Cette tranquillité fait suite à des affrontements simultanés entre les combattants connus sous le nom de “Wazalendo” et les éléments de l'Armée Révolutionnaire du Congo (ARC)/M23 sur ces deux positions, où le bilan du côté civil s'ést élevé à un mort.
Les hostilités ont commencé vers 05 heures du matin, lorsque des détonations provenant d'armes lourdes et légères ont réveillé les habitants de Kinyandonyi et Kahunga, deux (02) villages du groupement Bukoma.
Selon certaines sources, ces affrontements n'ont duré qu'une demi-heure. Les hommes de Sultan Makenga ont résisté et maintiennent toujours leurs anciennes positions, selon nos sources.
Toutefois, nos sources depuis Kahunga indiquent que ces deux (02) belligérants se regardent comme des chats et des souris.
Pendant ces affrontements, un habitant de Kiwanja se rendant à Ishasha a été atteint par un obus au niveau de Kibututu. Les restes de son corps ont été enterrés cet après-midi, selon un membre de sa famille.

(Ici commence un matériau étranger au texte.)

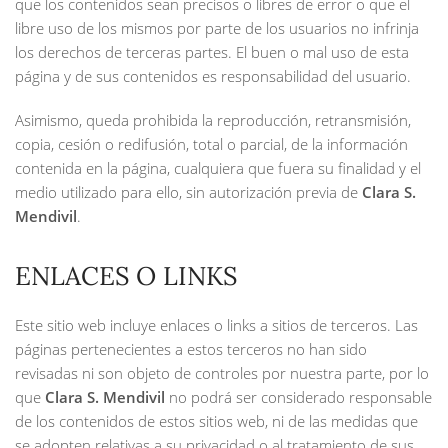
que los contenidos sean precisos o libres de error o que el
libre uso de los mismos por parte de los usuarios no infrinja
los derechos de terceras partes. El buen o mal uso de esta
página y de sus contenidos es responsabilidad del usuario.
Asimismo, queda prohibida la reproducción, retransmisión,
copia, cesión o redifusión, total o parcial, de la información
contenida en la página, cualquiera que fuera su finalidad y el
medio utilizado para ello, sin autorización previa de
Clara S.
Mendivil
.
ENLACES O LINKS
Este sitio web incluye enlaces o links a sitios de terceros. Las
páginas pertenecientes a estos terceros no han sido
revisadas ni son objeto de controles por nuestra parte, por lo
que
Clara S. Mendivil
no podrá ser considerado responsable
de los contenidos de estos sitios web, ni de las medidas que
se adopten relativas a su privacidad o al tratamiento de sus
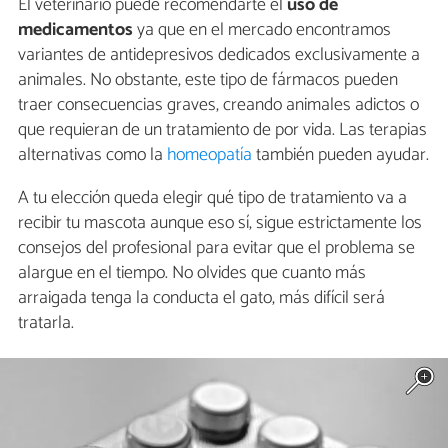
El veterinario puede recomendarte el
uso de
medicamentos
ya que en el mercado encontramos
variantes de antidepresivos dedicados exclusivamente a
animales. No obstante, este tipo de fármacos pueden
traer consecuencias graves, creando animales adictos o
que requieran de un tratamiento de por vida. Las terapias
alternativas como la
homeopatía
también pueden ayudar.
A tu elección queda elegir qué tipo de tratamiento va a
recibir tu mascota aunque eso sí, sigue estrictamente los
consejos del profesional para evitar que el problema se
alargue en el tiempo. No olvides que cuanto más
arraigada tenga la conducta el gato, más difícil será
tratarla.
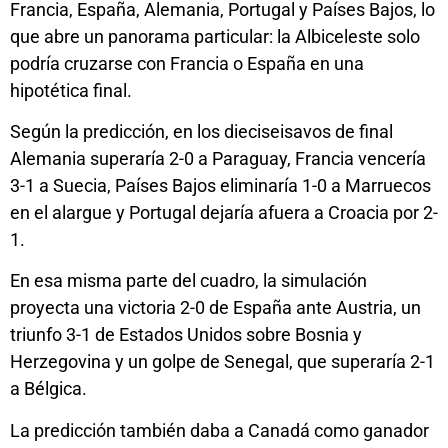
Francia, España, Alemania, Portugal y Países Bajos, lo
que abre un panorama particular: la Albiceleste solo
podría cruzarse con Francia o España en una
hipotética final.
Según la predicción, en los dieciseisavos de final
Alemania superaría 2-0 a Paraguay, Francia vencería
3-1 a Suecia, Países Bajos eliminaría 1-0 a Marruecos
en el alargue y Portugal dejaría afuera a Croacia por 2-
1.
En esa misma parte del cuadro, la simulación
proyecta una victoria 2-0 de España ante Austria, un
triunfo 3-1 de Estados Unidos sobre Bosnia y
Herzegovina y un golpe de Senegal, que superaría 2-1
a Bélgica.
La predicción también daba a Canadá como ganador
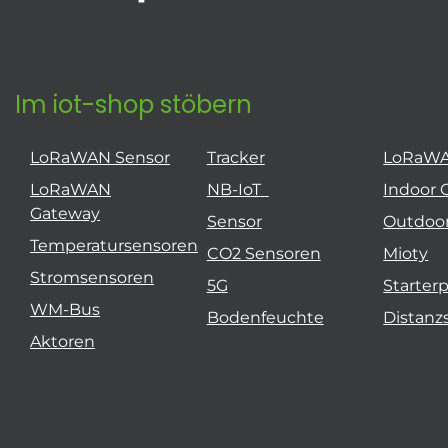
Im iot-shop stöbern
LoRaWAN Sensor
Tracker
LoRaW
LoRaWAN
NB-IoT
Indoor 
Gateway
Sensor
Outdoo
Temperatursensoren
CO2 Sensoren
Mioty
Stromsensoren
5G
Starter
WM-Bus
Bodenfeuchte
Distanz
Aktoren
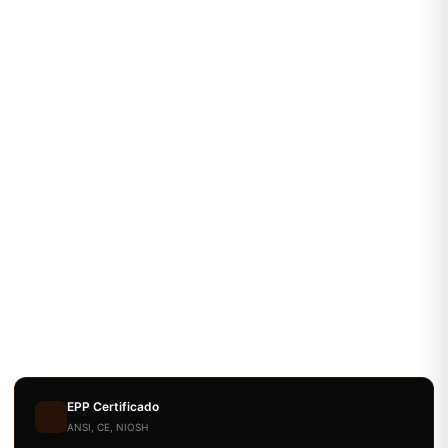
EPP Certificado
ANSI, CE, NIOSH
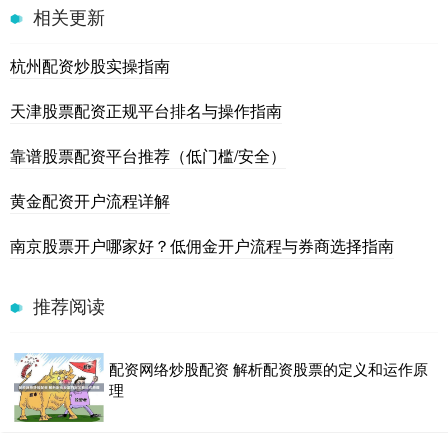
相关更新
杭州配资炒股实操指南
天津股票配资正规平台排名与操作指南
靠谱股票配资平台推荐（低门槛/安全）
黄金配资开户流程详解
南京股票开户哪家好？低佣金开户流程与券商选择指南
推荐阅读
配资网络炒股配资 解析配资股票的定义和运作原
理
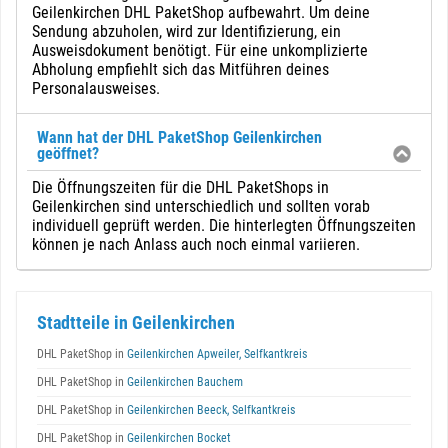
Geilenkirchen DHL PaketShop aufbewahrt. Um deine
Sendung abzuholen, wird zur Identifizierung, ein
Ausweisdokument benötigt. Für eine unkomplizierte
Abholung empfiehlt sich das Mitführen deines
Personalausweises.
Wann hat der DHL PaketShop Geilenkirchen
geöffnet?
Die Öffnungszeiten für die DHL PaketShops in
Geilenkirchen sind unterschiedlich und sollten vorab
individuell geprüft werden. Die hinterlegten Öffnungszeiten
können je nach Anlass auch noch einmal variieren.
Stadtteile in Geilenkirchen
DHL PaketShop in
Geilenkirchen Apweiler, Selfkantkreis
DHL PaketShop in
Geilenkirchen Bauchem
DHL PaketShop in
Geilenkirchen Beeck, Selfkantkreis
DHL PaketShop in
Geilenkirchen Bocket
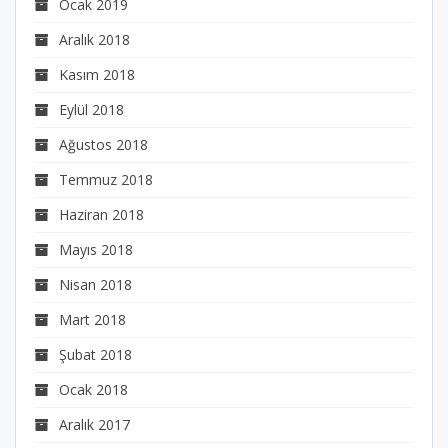
Ocak 2019
Aralık 2018
Kasım 2018
Eylül 2018
Ağustos 2018
Temmuz 2018
Haziran 2018
Mayıs 2018
Nisan 2018
Mart 2018
Şubat 2018
Ocak 2018
Aralık 2017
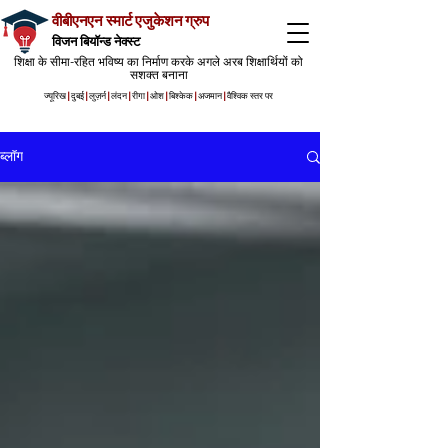
वीबीएनएन स्मार्ट एजुकेशन ग्रुप
विजन बियॉन्ड नेक्स्ट
शिक्षा के सीमा-रहित भविष्य का निर्माण करके अगले अरब शिक्षार्थियों को
सशक्त बनाना
ज्यूरिख
|
दुबई
|
लुज़र्न
|
लंदन
|
रीगा
|
ओश
|
बिश्केक
|
अजमान
|
वैश्विक स्तर पर
ब्लॉग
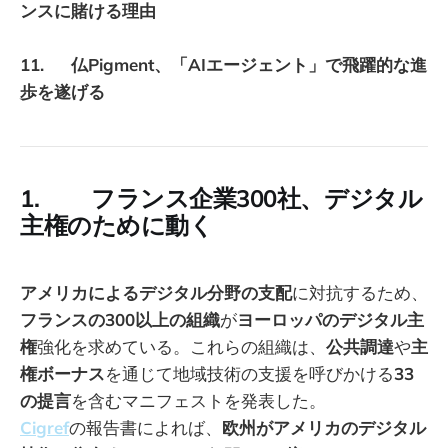
ンスに賭ける理由
11. 仏Pigment、「AIエージェント」で飛躍的な進
歩を遂げる
1. フランス企業300社、デジタル
主権のために動く
アメリカによるデジタル分野の支配
に対抗するため、
フランスの300以上の組織
が
ヨーロッパのデジタル主
権
強化を求めている。これらの組織は、
公共調達
や
主
権ボーナス
を通じて地域技術の支援を呼びかける
33
の提言
を含むマニフェストを発表した。
Cigref
の報告書によれば、
欧州がアメリカのデジタル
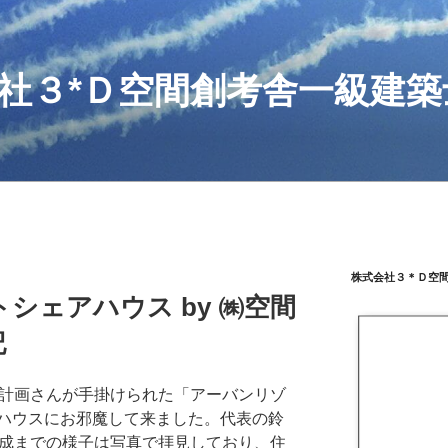
社３*Ｄ空間創考舎一級建築
株式会社３＊Ｄ空
シェアハウス by ㈱空間
記
間計画さんが手掛けられた「アーバンリゾ
ハウスにお邪魔して来ました。代表の鈴
完成までの様子は写真で拝見しており、住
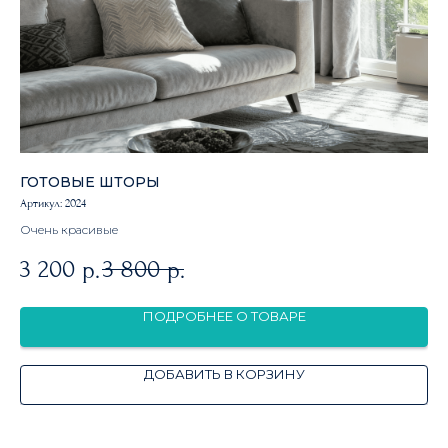
ГОТОВЫЕ ШТОРЫ
Г
Артикул:
2024
Арт
Очень красивые
3 200
3 800
3
р.
р.
ПОДРОБНЕЕ О ТОВАРЕ
ДОБАВИТЬ В КОРЗИНУ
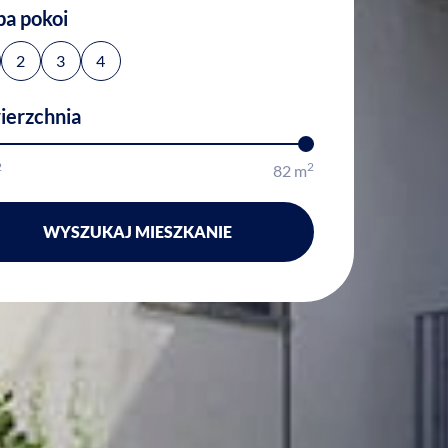
ba pokoi
2
3
4
ierzchnia
2
2
82
m
WYSZUKAJ MIESZKANIE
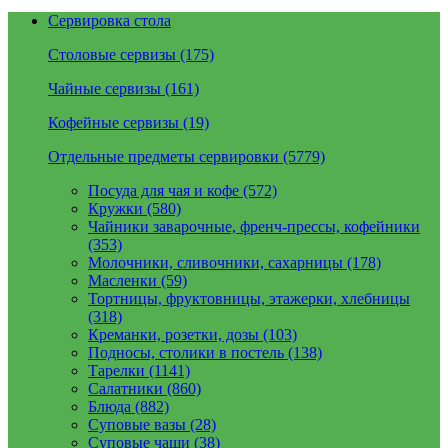
Сервировка стола
Столовые сервизы (175)
Чайные сервизы (161)
Кофейные сервизы (19)
Отдельные предметы сервировки (5779)
Посуда для чая и кофе (572)
Кружки (580)
Чайники заварочные, френч-прессы, кофейники
(353)
Молочники, сливочники, сахарницы (178)
Масленки (59)
Тортницы, фруктовницы, этажерки, хлебницы
(318)
Креманки, розетки, дозы (103)
Подносы, столики в постель (138)
Тарелки (1141)
Салатники (860)
Блюда (882)
Суповые вазы (28)
Суповые чаши (38)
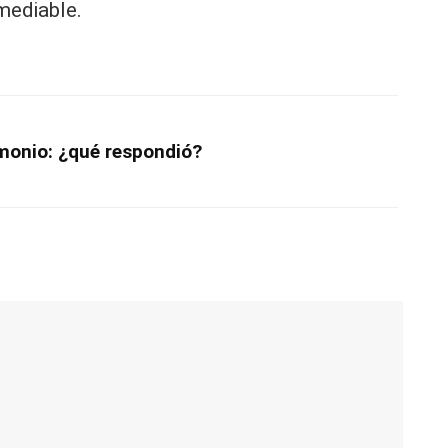
mediable.
monio: ¿qué respondió?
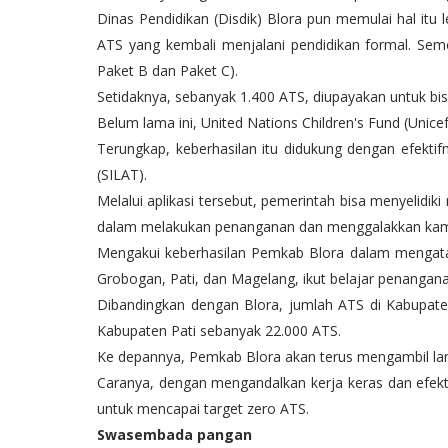
Dinas Pendidikan (Disdik) Blora pun memulai hal itu
ATS yang kembali menjalani pendidikan formal. Seme
Paket B dan Paket C).
Setidaknya, sebanyak 1.400 ATS, diupayakan untuk b
Belum lama ini, United Nations Children's Fund (Unic
Terungkap, keberhasilan itu didukung dengan efektifn
(SILAT).
Melalui aplikasi tersebut, pemerintah bisa menyeli
dalam melakukan penanganan dan menggalakkan kam
Mengakui keberhasilan Pemkab Blora dalam mengata
Grobogan, Pati, dan Magelang, ikut belajar penangan
Dibandingkan dengan Blora, jumlah ATS di Kabupaten
Kabupaten Pati sebanyak 22.000 ATS.
Ke depannya, Pemkab Blora akan terus mengambil lang
Caranya, dengan mengandalkan kerja keras dan efekti
untuk mencapai target zero ATS.
Swasembada pangan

Ces affrontements ont eu un impact sur les activités socio-économiques à Kiwanja, où les boutiques sont restées fermées et les marchands qui fréquentent le marché de Kinyandonyi chaque dimanche ne s'y sont pas rendus.
Les églises de Kiwanja n'ont accueilli que quelques fidèles, a-t-on constaté. Pendant ce temps, à Rugarama dans le groupement de Busanza, les habitants ont fui leur village en raison des tirs de balles.
La majorité d'entre eux s'est dirigée vers Rugashari, plus à l'Est de Rugarama. Notre source sous anonymat, indique que ce sont les Wazalendo et les M23 qui se sont affrontés. Ils hésitent à retourner dans leur village, a-t-il fait savoir.
Pour l'instant, on ne sait pas qui contrôle Rugarama, ajoute notre source. Il est à noter qu'à Kiwanja ce soir, les activités commerciales ont timidement repris, constate-t-on.